Compressibility factor

Sample mass

Sample volume

Volume unit

Measured density

Density unit

Notes

Example Data Table

Gas	Molar mass g/mol	STP standard	Approx density g/L
Hydrogen	2.016	0 °C, 1 atm	0.0899
Helium	4.003	0 °C, 1 atm	0.1786
Nitrogen	28.013	0 °C, 1 atm	1.2506
Oxygen	31.999	0 °C, 1 atm	1.4289
Carbon dioxide	44.010	0 °C, 1 atm	1.9635

Formula Used

Ideal gas density: Density = PM / ZRT.

P is pressure in atm. M is molar mass in g/mol. Z is the compressibility factor. R is 0.082057366 L·atm·mol⁻¹·K⁻¹. T is temperature in kelvin.

STP molar volume method: Density = molar mass / molar volume.

Measured sample method: Density = mass / volume.

STP correction: Density at STP = measured density × Pstp/Pmeasured × Tmeasured/Tstp.

How to Use This Calculator

Select the method that matches your chemistry problem.
Choose the required STP standard.
Enter molar mass for ideal gas calculations.
Enter pressure and temperature for custom conditions.
Use Z = 1 for normal classroom ideal gas work.
Press Calculate to show the result above the form.
Use CSV or PDF buttons to save your work.

Understanding Density at STP

Density at STP describes the mass of a gas in a fixed volume under standard conditions. Chemists use it to compare gases fairly. Temperature and pressure change gas volume. A shared reference removes that problem.

Why STP Matters

STP is useful in gas law work, lab reports, and quick molecular checks. Many classes use 0 °C and 1 atm. Some references use 0 °C and 100 kPa. This calculator lets you select either convention. It also supports custom conditions when your problem uses another pressure or temperature.

Role of Molar Mass

For an ideal gas, density depends strongly on molar mass. A heavier molecule gives a higher density at the same conditions. Helium stays light because its molar mass is small. Carbon dioxide is denser because its molar mass is larger. The calculator divides molar mass by molar volume. It also uses the ideal gas equation when pressure and temperature are entered directly.

Corrections and Limits

Real gases can deviate from ideal behavior. The compressibility factor helps adjust the result. A value near one means the gas behaves almost ideally. Values above or below one show attraction, repulsion, or high pressure effects. For most classroom STP problems, one is acceptable. For engineering work, use measured values or trusted property tables.

Measured Density Option

Sometimes you have mass and volume from a sample. That gives measured density. The tool can also correct that density to STP using pressure and temperature ratios. This is helpful when data were collected in a room, not at standard conditions.

Using the Result

The final result appears in grams per liter and kilograms per cubic meter. These units are numerically equal for gas density. The table also shows molar volume and moles per liter. Use the notes to explain your method. Use CSV for spreadsheets. Use PDF for a printable record.

Good Practice

Always write the chosen STP definition. State all units. Round only at the end. Compare your answer with common gas values. Big differences often mean the wrong pressure unit, temperature unit, or molar mass was entered. For mixtures, enter the average molar mass. Estimate it from mole fractions, then multiply each gas fraction by its own molar mass carefully.

FAQs

What is gas density at STP?

It is the mass of a gas per unit volume under standard temperature and pressure. It is usually reported in g/L or kg/m³.

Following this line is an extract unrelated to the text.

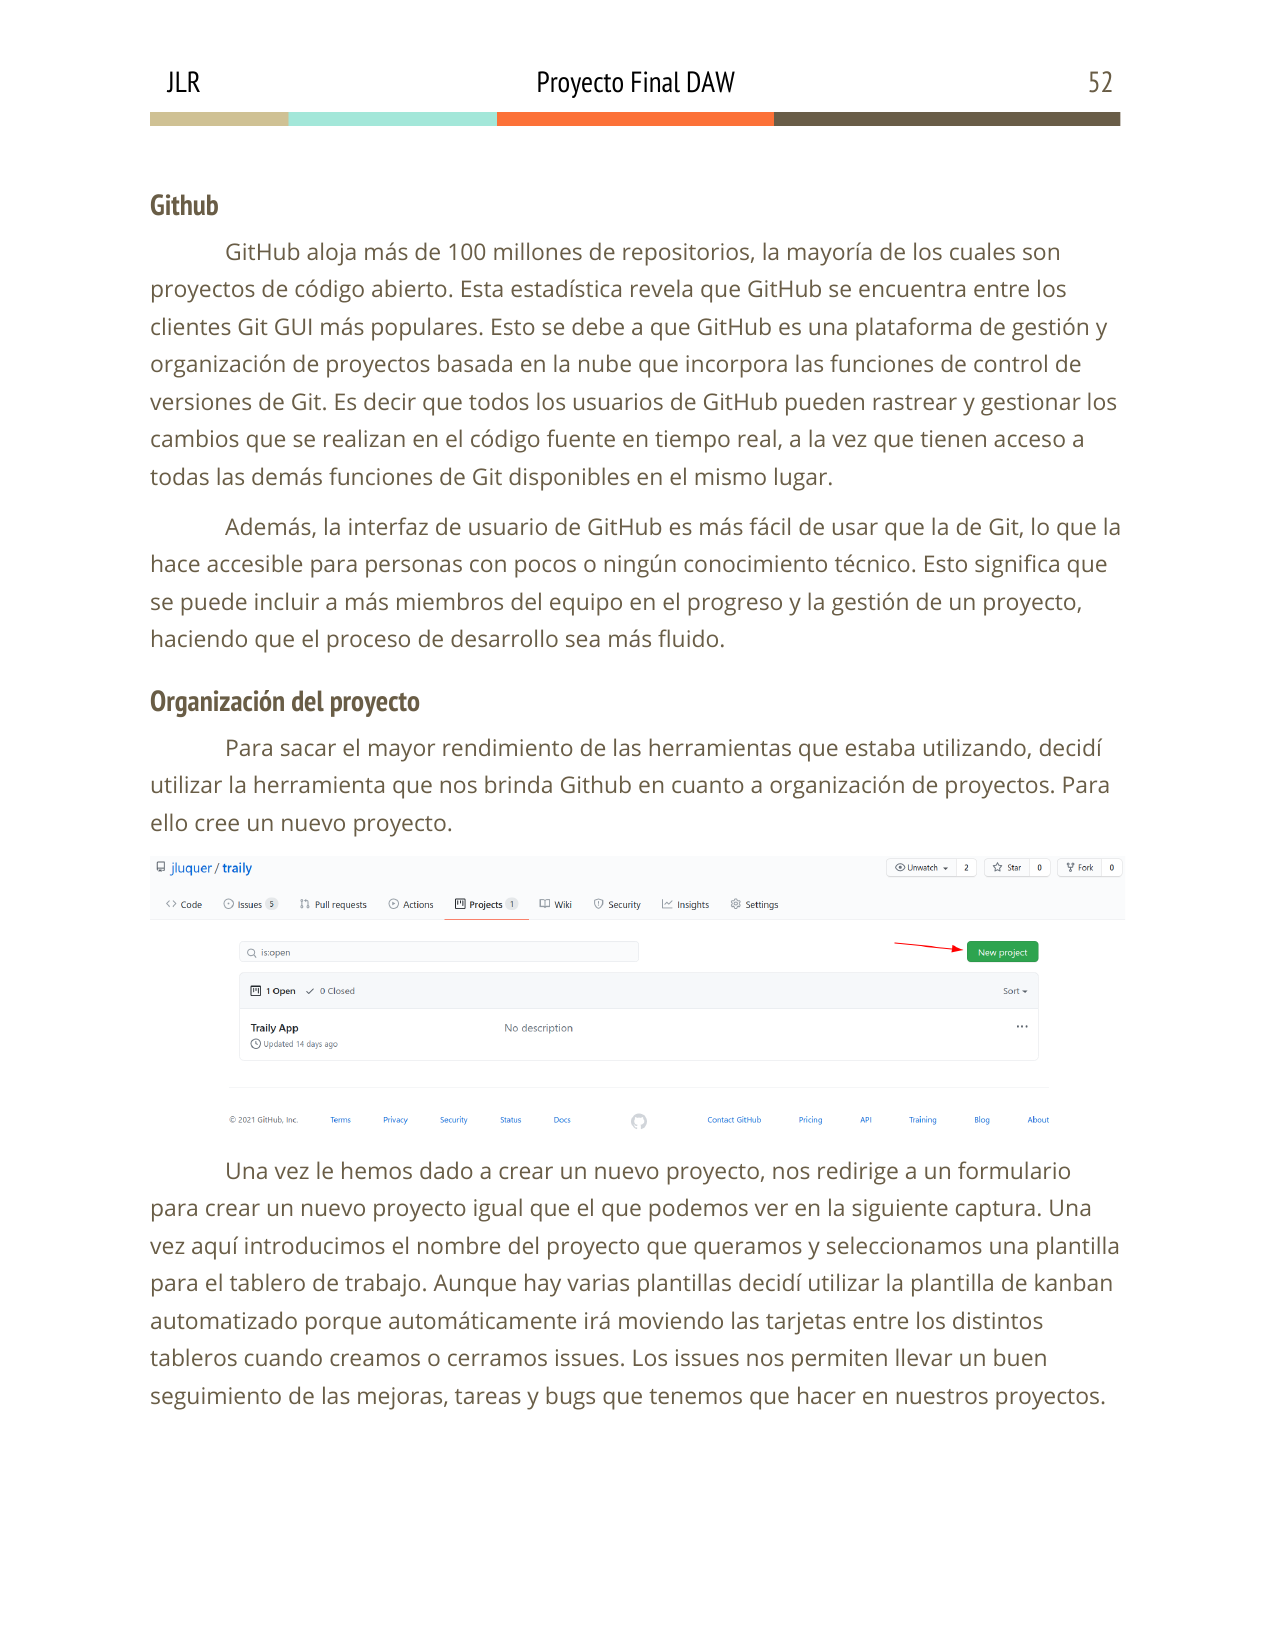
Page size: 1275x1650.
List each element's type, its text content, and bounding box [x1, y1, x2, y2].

Which STP standard should I use?

Use the standard required by your class, book, or lab. Many problems use 0 °C and 1 atm. Some modern references use 0 °C and 100 kPa.

Why does molar mass affect density?

At the same temperature and pressure, equal gas volumes contain equal moles. Heavier molecules have more mass in that same volume.

What does Z mean?

Z is the compressibility factor. It adjusts ideal gas density for real gas behavior. Use 1 when the problem assumes an ideal gas.

Are g/L and kg/m³ the same here?

Yes. For density conversion, 1 g/L equals 1 kg/m³. The calculator shows both units for convenience.

Can I use this for gas mixtures?

Yes. Enter the average molar mass of the mixture. Use mole fractions to calculate that average before using the calculator.

Why is my answer different from a table?

The table may use another STP definition or real gas data. Check pressure, temperature, molar mass, and rounding before comparing.

Can this correct room data to STP?

Yes. Choose the correction method. Enter measured density, pressure, and temperature. The tool estimates the matching STP density.